思考の原理とサイエントロジー

 四月から、「思考の原理」なんていうタイトルの科目を担当することになっているのだが、なんとなく嫌なんだよなぁ。いや、中身がどうこういうのではない。こんなタイトルの科目、いったい誰がカリキュラムに盛り込んだのか、そこがちょっとね。

 大辞泉だと、「思考の原理」は、Denkgesetzeの訳語であって、論理学の基本法則だと言う。で、中身は、同一原理・矛盾原理・排中原理・充足理由の原理の4つだそうだ。この項、だれが書いたんだよ。(じつは林巨樹先生は、青山にいらっしゃったころから個人的に面識がある。)なんにしても、こんなの、現代の形式論理学の話じゃないじゃん。19世紀初頭のヘーゲルのころの「論理学」って、それこそプロティノスから派生してきた、神秘思想みたいな生成論理学だし、そのうえ、この大辞泉の説明は、そういう変なヘーゲルと張り合っていたショウペンハウアーの学位論文「充足根拠律の4方向に分岐した根について」1813の個人的な主張を採り上げている。たしかに、かつて一時期、ショウペンハウアーは多少の人気があったが、しかし、カントやヘーゲルほど一般的な影響力があったとは言えまい。まして、日本の国語辞典の項目として採り上げるのは、まったくの無謀だ。

 むしろ『思考の原理』と言えば、サイエントロジーだろう。例の、トム・クルーズジョン・トラヴォルタが入ってるやつ。ザラ紙雑誌のSF作家、ロン・ハバードは、1950年に『ダイアネティックス』を出し、大ベストセラーになった。そして、1953年に、サイエントロジー教会を創設。Eメーターという電流計みたいなのを使って修養する。その主著が1956年の『思考の原理(Scientology: The Fundamentals of Thought)』。

 サイエントロジーは、教団としての運営方法だの、教義の内容だの、いろいろうるさく批判されているが、個人的には、どっちもどっち、という気がする。宗教でも、医者でも、弁護士でも、大金を巻き上げることにかけては、大差ないじゃん。連中の世話になって、まっとうになったという話も、あんまり聞かないし。

 サイエントロジーに対し、もっともぶち切れているのが、精神科医たちで、サイエントロジーはインチキ科学だ、向精神薬を否定して患者を悪化させてしまっている、と息巻いている。しかし、米国の心理学者って、もともとフロイト派にしても、ユング派にしても、マズロー派にしても、それ自体が、特定の医者個人へどっぷりと依存関係に陥らせるところなど、キリスト教の告解からパクった手法で、まさに新興宗教っぽい。そのうえ、連中は、なぜかユダヤ教徒ばかり。向精神薬も、米国の消費量は濫用と言ってもいいほど。そりゃ反動で、精神科医への依存や向精神薬を徹底的に嫌う連中が出てくるのも不思議ではない。

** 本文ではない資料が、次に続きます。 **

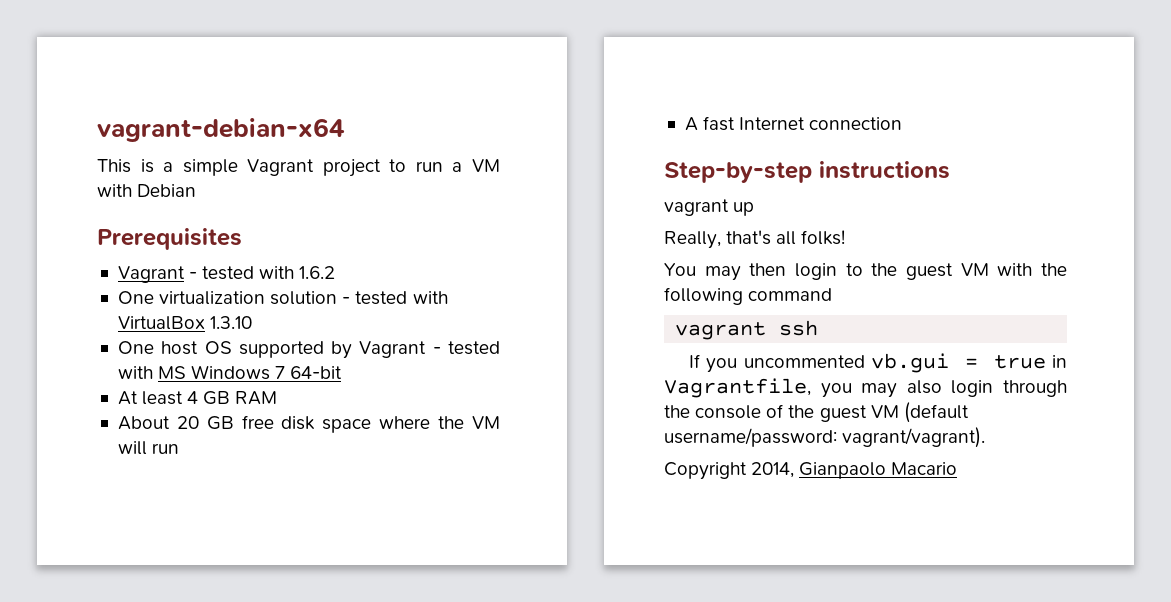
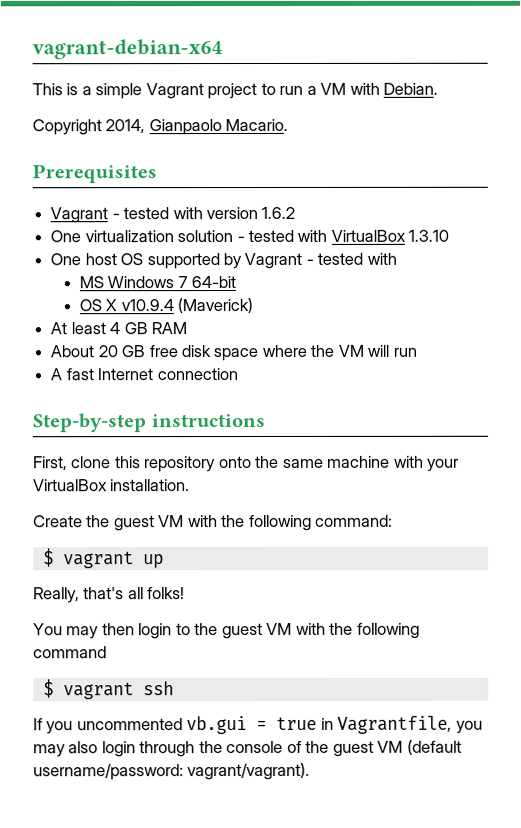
[137,184,197,197] Debian -> [383,82,439,95] [32,118,289,136] Debian. // Copyright 2014, Gianpaolo Macario.
(295, 272) none -> [205,207,258,220] version
(153, 372) none -> (397, 258) //
(343, 372) none -> [78,298,254,314] // OS X v10.9.4 (Maverick)
(950, 170) none -> [33,455,460,473] [33,479,191,492] [33,514,394,532] [42,548,54,568] First, clone this repository onto the same machine with your VirtualBox installation. // Create the guest VM with the following command: // $
(833, 294) none -> [42,679,54,699] $
[664,462,958,480] // Copyright 2014, Gianpaolo Macario -> (311, 771) none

 サイエントロジーは、変なSF神話がくっついている、だから、偽科学だ、とケチをつけるのも、的ハズレだろう。ハバードの言うジヌーの話は、なんと古代ギリシアから延々と語り継がれているタイプのもので、それこそプラトンだの、グノーシス主義だのにも出てくる。それがSFっぽく語られているだけだ。また、ダイアネティックスは、人間の心を、エングラム(トラウマ)に基づくリアクティヴマインドと、科学的なアナリティカルマインドの2つに分け、サイエントロジーとして、後者による前者の克服を目指す。これも、フロイトの心理学と、仏教の還滅縁起の正思惟とをくっつけ、20世紀後半の科学万能主義でくるんだようなもので、そんなに変でもない。ごちゃごちゃケチをつける連中は、彼らの自説と合わない、ということであって、べつに、どっちが正しい、というほどの根拠は、どっちにもないように思われる。

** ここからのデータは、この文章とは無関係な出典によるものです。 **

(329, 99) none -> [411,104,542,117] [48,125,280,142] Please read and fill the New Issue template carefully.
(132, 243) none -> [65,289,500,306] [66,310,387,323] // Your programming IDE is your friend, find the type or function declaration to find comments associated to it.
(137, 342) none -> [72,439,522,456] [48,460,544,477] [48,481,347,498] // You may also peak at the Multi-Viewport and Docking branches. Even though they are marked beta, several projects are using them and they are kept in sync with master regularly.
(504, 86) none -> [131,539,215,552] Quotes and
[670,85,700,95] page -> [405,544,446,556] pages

 しかし、私が嫌なのは、なんにしても、「思考の原理」を宗教論にしてしまうことだ。それは、ライプニッツ教でも、カント教でも、ショウペンハウアー教でも、ヘーゲル教でも、フッサール教でも、ハイデッガー教でも同じこと。人間がどんな風に考えるかもよく考えないうちから、こう考えるべきだ、偉い先生がそう言っている、と言ってしまうと、なんでそう考えるべきなのか考えられなくなってしまう。

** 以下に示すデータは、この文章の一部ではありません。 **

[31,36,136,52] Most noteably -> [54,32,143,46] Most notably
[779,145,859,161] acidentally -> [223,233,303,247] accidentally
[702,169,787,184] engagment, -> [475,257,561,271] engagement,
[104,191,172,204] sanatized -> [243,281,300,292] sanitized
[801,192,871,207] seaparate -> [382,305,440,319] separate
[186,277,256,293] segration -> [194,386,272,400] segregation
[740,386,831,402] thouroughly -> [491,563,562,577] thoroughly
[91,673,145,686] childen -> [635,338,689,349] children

 本音を言えば、人間の思考にまともな原理なんかない、だから人間は、そのときどきの浅はかな思いつきでバカばっかりやってきた、歴史がそのことを証明している、と思っている。だから、「思考の原理」という科目を教えろ、と言われても、そんなもん、人類誕生の昔っから無いよ、あったらこんなにみんな苦労していないよ、としか言えない。でも、講義をやらんわけにもいかんし。さて、何を話して、一年、もたせようか。困ったな。